So re-posting this because I sent off and received back the essay and made the changes as per reviewers’ suggestions, and sent it off again. Nothing was wrong with the essay, one reviewer just wanted more about what I call the ‘materiality’ of romance.
I follow Badiou’s definition of love (“What is Love?” essay) and then shift the focus to what I call the material process of romance. Badiou says there is an absolute disjunction between the (nominal) Two. I say hullabaloo to that and point out that the Two shares the contingency of the event of love. From this contingency Badiou argues that love is a process, which I agree with, but I call this heterogeneous material process ‘romance’ and save ‘love’ for the event itself. Romance is an “aleatory enquiry” (45) of “the world from the point of view of the Two, and not an enquiry of each term of the Two about the other” (49). The event of love itself is differentially repeated, and thus the wonder at the heart of love is also repeated. Differential repetition from Deleuze, etc, so repeating the conditions of wonder; that is, the problematic conditions of the event of love.

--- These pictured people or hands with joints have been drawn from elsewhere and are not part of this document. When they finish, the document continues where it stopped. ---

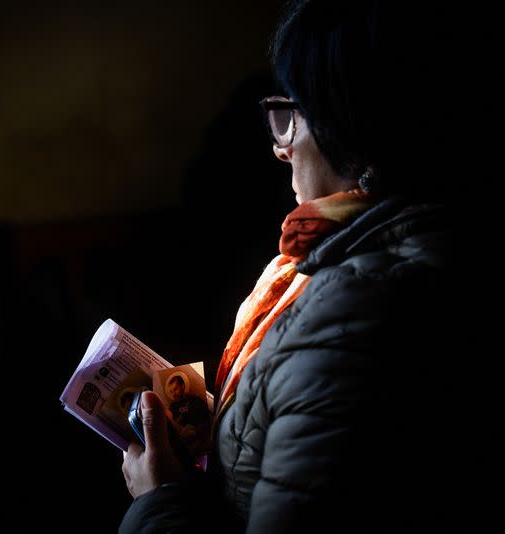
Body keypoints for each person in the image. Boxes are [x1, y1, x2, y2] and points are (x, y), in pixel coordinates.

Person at [120, 1, 454, 532]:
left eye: (291, 118)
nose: (282, 149)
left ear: (355, 130)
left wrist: (160, 502)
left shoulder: (352, 311)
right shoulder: (347, 264)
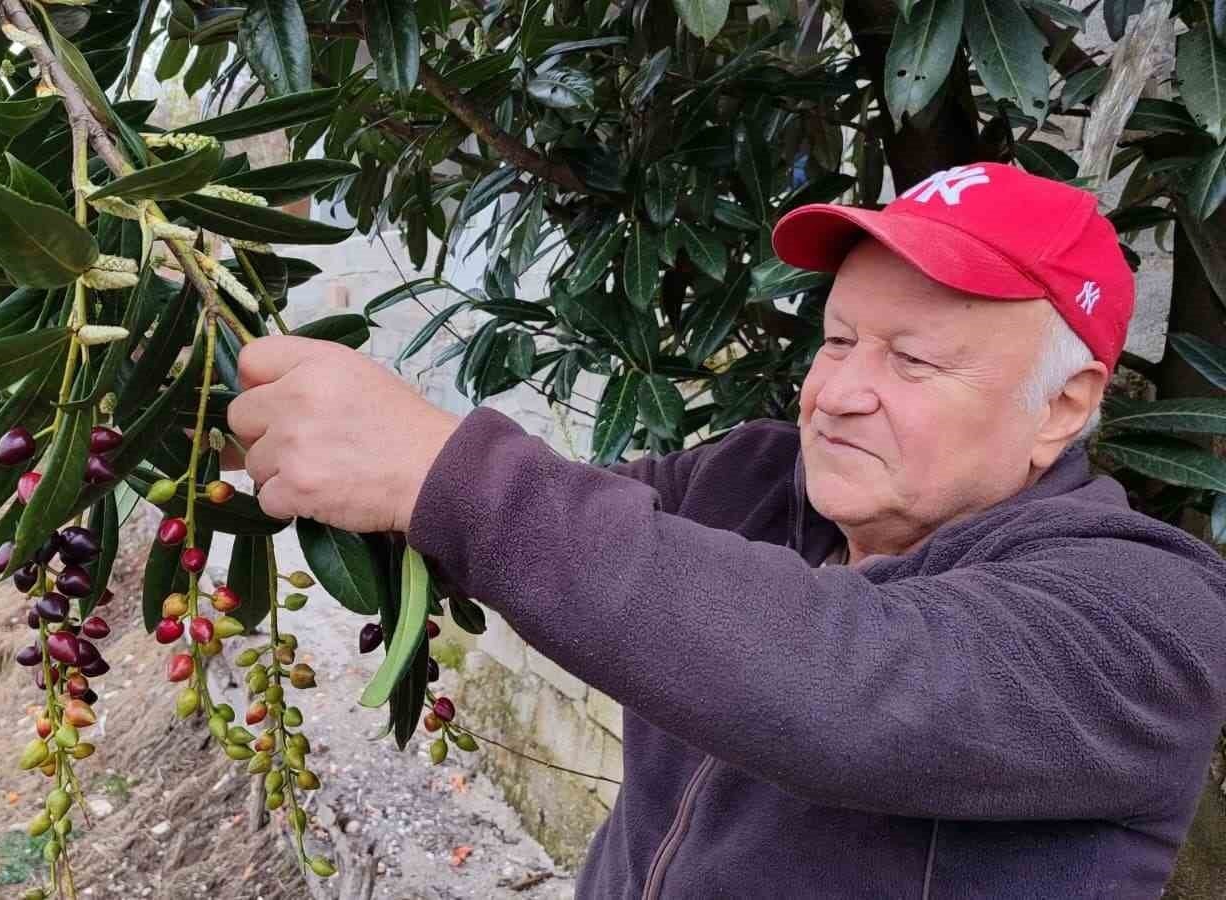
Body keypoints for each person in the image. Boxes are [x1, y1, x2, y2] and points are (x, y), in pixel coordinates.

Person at [224, 162, 1226, 897]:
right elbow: (572, 535)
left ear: (1061, 407)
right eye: (836, 341)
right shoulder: (754, 480)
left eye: (910, 362)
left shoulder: (1143, 622)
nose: (836, 394)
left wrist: (442, 469)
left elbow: (848, 682)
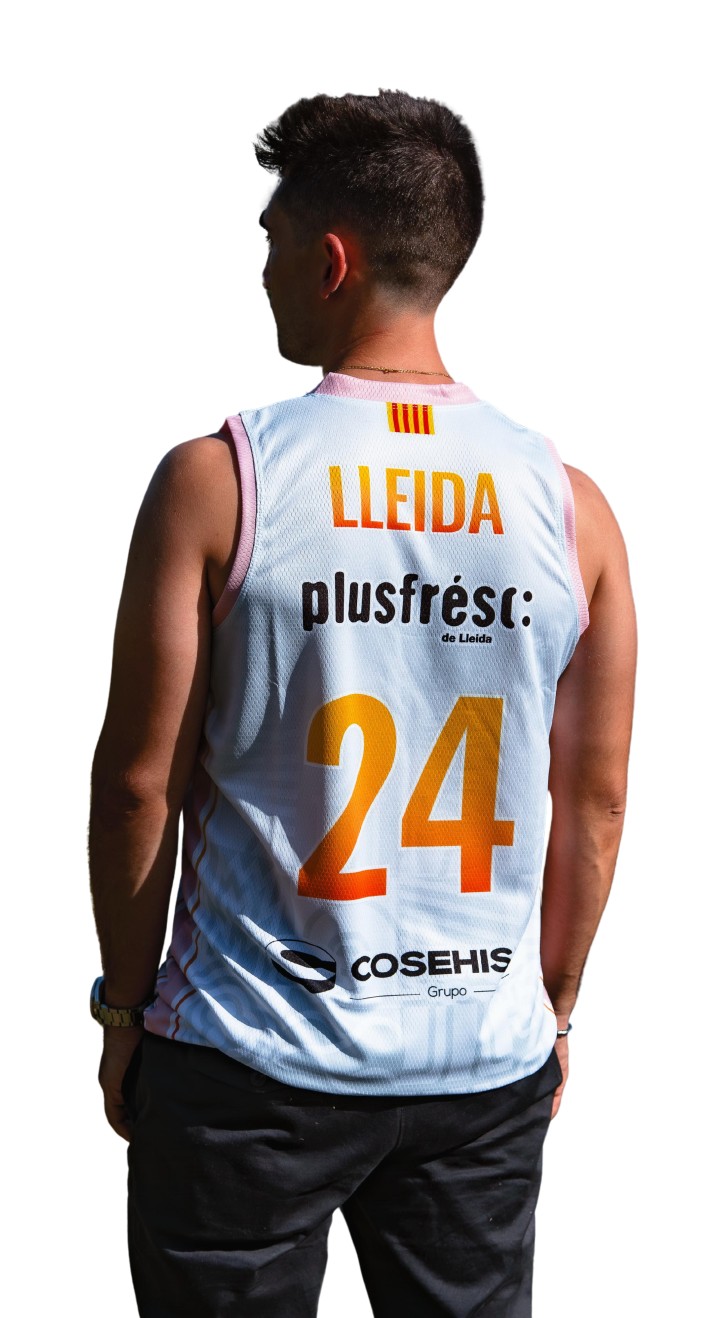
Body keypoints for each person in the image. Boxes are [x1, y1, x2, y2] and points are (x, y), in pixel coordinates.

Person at [89, 89, 636, 1317]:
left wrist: (123, 1007)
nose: (264, 271)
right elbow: (594, 799)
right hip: (478, 1062)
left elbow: (137, 784)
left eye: (274, 240)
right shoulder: (573, 508)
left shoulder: (219, 481)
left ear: (330, 261)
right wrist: (547, 1010)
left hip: (247, 1055)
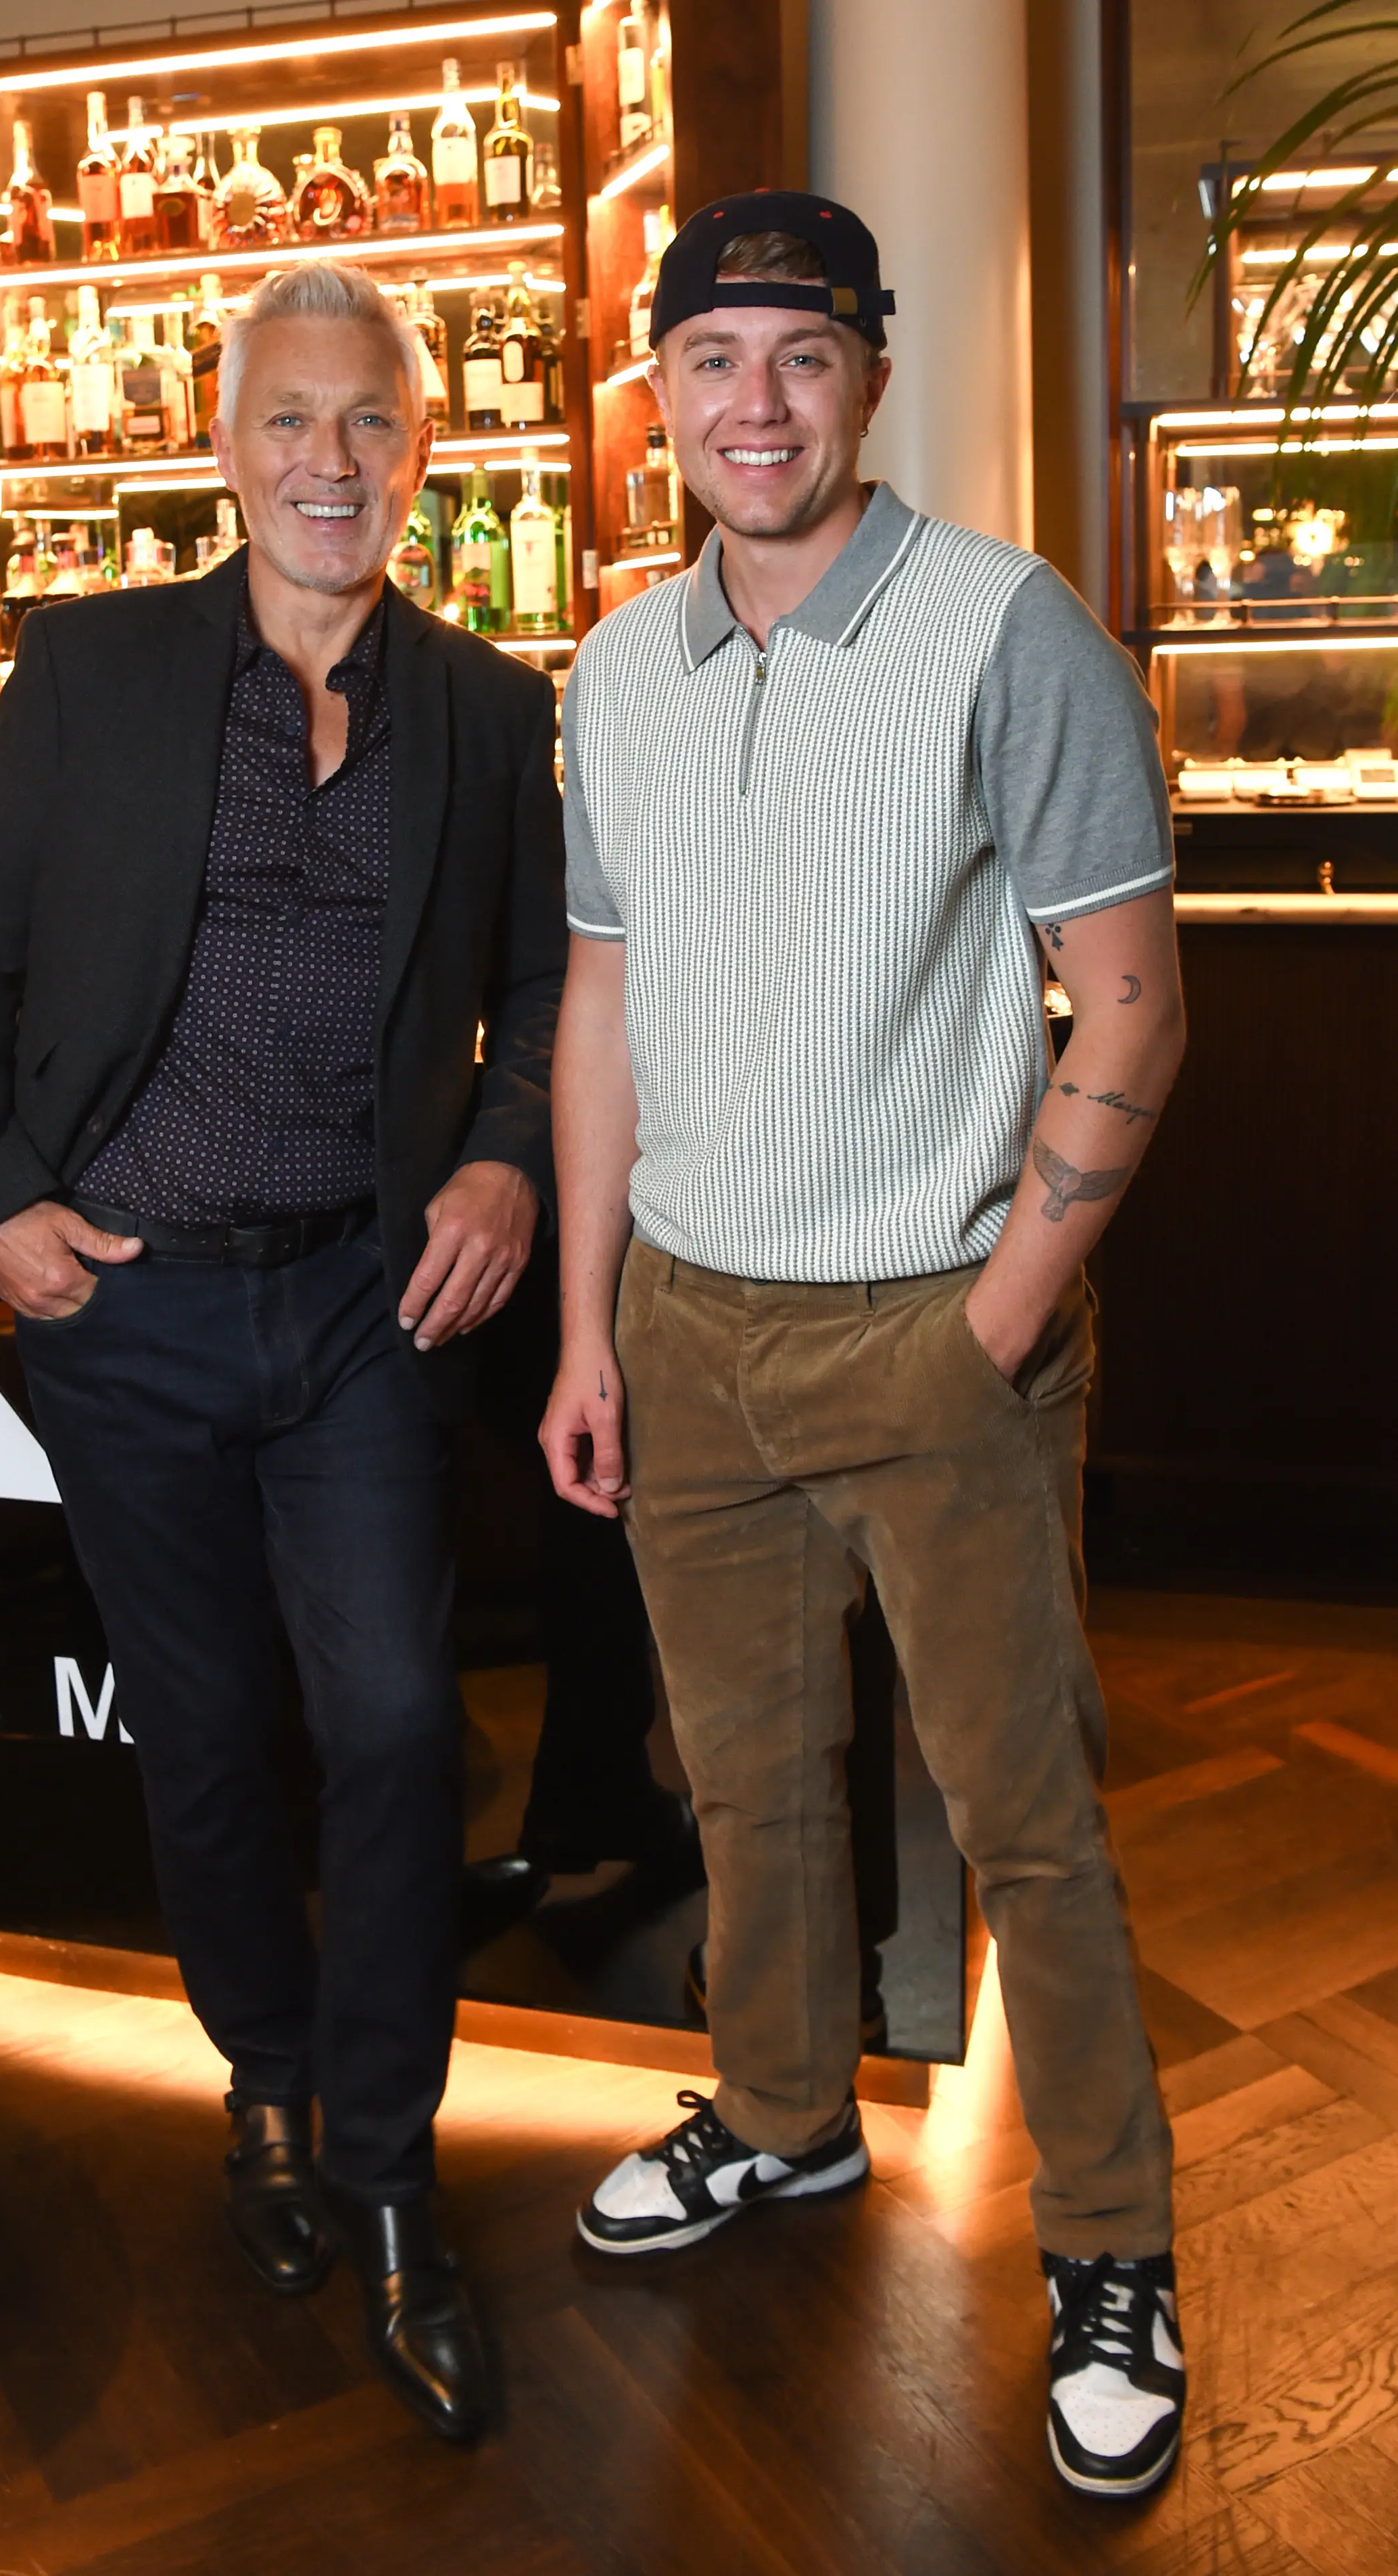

The ‘complex’ side of things comes in due to the attention to contingency and the problematic conditions of the event. I also posit that romance is evidence of a creative material time of systems (ie duration).
I do all this through an exploration of the film Punch-Drunk Love (and this works surprisingly well, but I also introduce the other major transformative plot arc involving Barry Egan [Adam Sandler]) and I open the essay with the opening lines from Snow Patrol’s song which captures exactly what I am talking about:
For once I want to be the car crash,
Not always just the traffic jam.
Hit me hard enough to wake me,
And lead me wild to your dark roads.
My implicit goal is to provide the basis for a non-heteronormative reading of Badiou’s philosophy of love. To do this first I slip in a litte line about how the ‘Two’ is what Deleuze would call the quasi-cause (LoS, 33) of the event of love, for Badiou it is the “noemenal possibility [virtualite]” (51). It does not pre-exist the event, but is immanent to itself. Therefore, redefined as quasi-cause, the possibility of the Two opens up. Secondly, the main focus shifts from the post-evental turth procedure (of the truth of the Two encountering the world), to the differential repetition of the event by way of the maintenance of contingency and the wonder of this contingency. The wonder may be experienced as subjective, but the contingency itself is purely cosmic.
To expand on the materiality of romance I have added some of Badiou’s ideas from the Handbook of Inaesthetics regarding dance and theatre — to make a distinction between love (dance, virtual movement) and romance (theatre, assemblage) — and Deleuze’s The Fold regarding harmony — to draw a similar distinction regarding melody and harmony in light of the function harmonium in the film to reference the ‘infinite’ through the coalescence of the diegetic and nondiegetic soundtracks.